-------- Study material --------

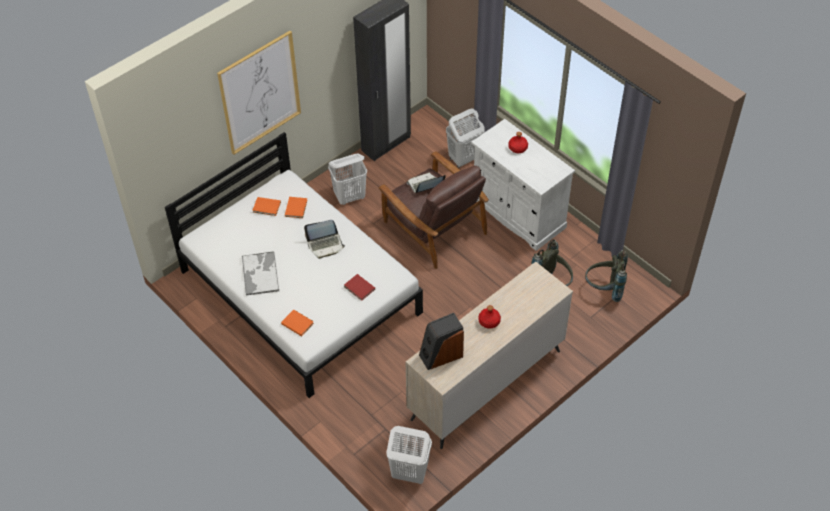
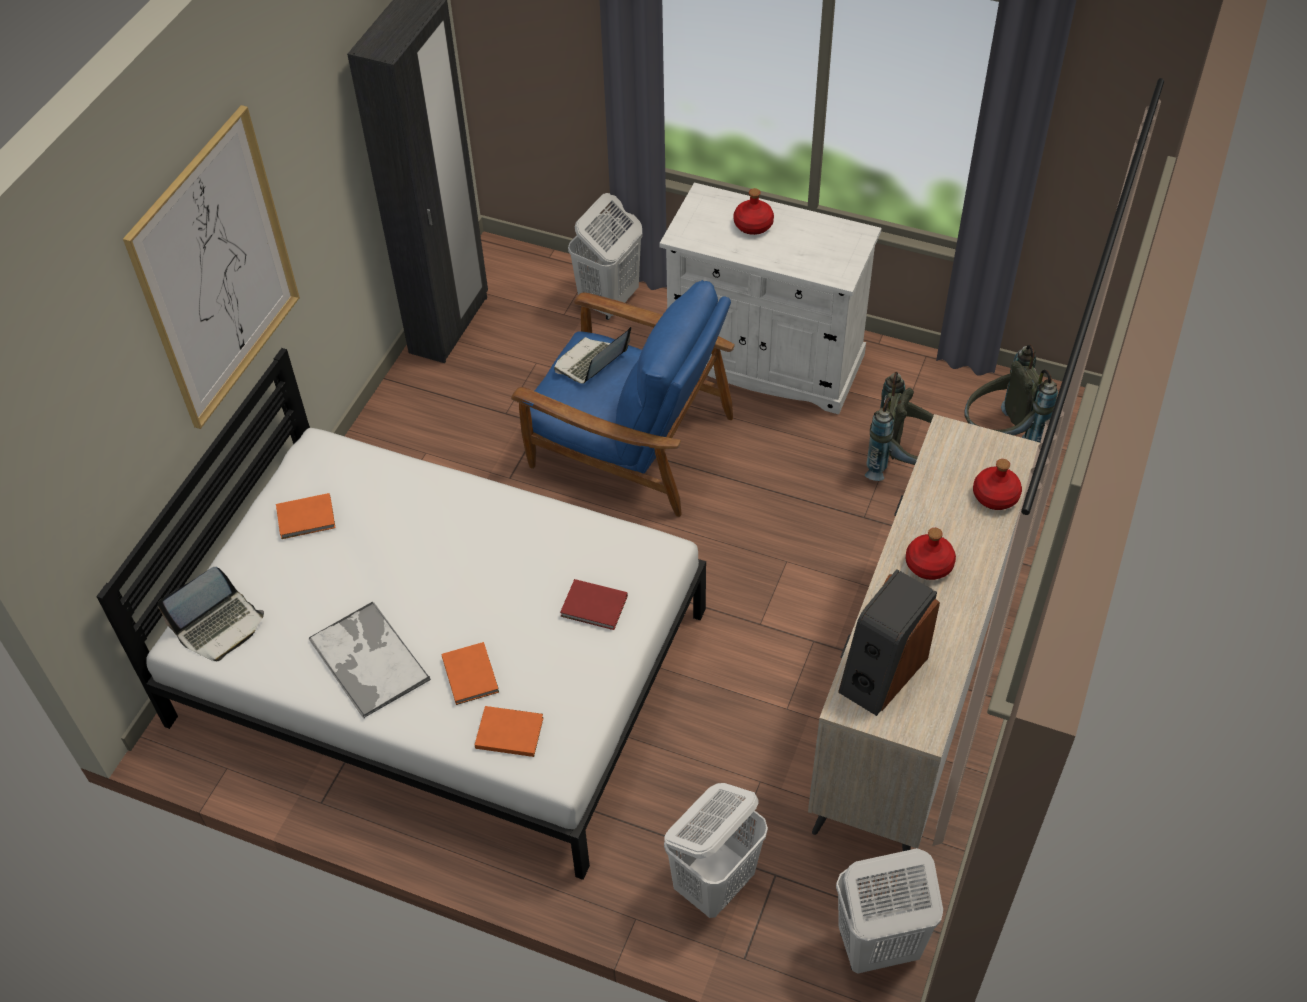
camera: 25 degrees left, 0 degrees up
(296, 208) = (370, 495): orange book -> orange book (471, 673)
(325, 245) = (473, 547): laptop -> laptop (220, 626)
(350, 197) = (436, 445): white laundry basket -> white laundry basket (715, 883)
(433, 227) = (628, 441): brown armchair -> blue armchair
(536, 305) = (995, 496): none -> red bottle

--------

_Assignment_.
Word for word, retype all of the data above, but include no pictures.

_Exercise result_.
camera: 25 degrees left, 0 degrees up
(296, 208) = (370, 495): orange book -> orange book (471, 673)
(325, 245) = (473, 547): laptop -> laptop (220, 626)
(350, 197) = (436, 445): white laundry basket -> white laundry basket (715, 883)
(433, 227) = (628, 441): brown armchair -> blue armchair
(536, 305) = (995, 496): none -> red bottle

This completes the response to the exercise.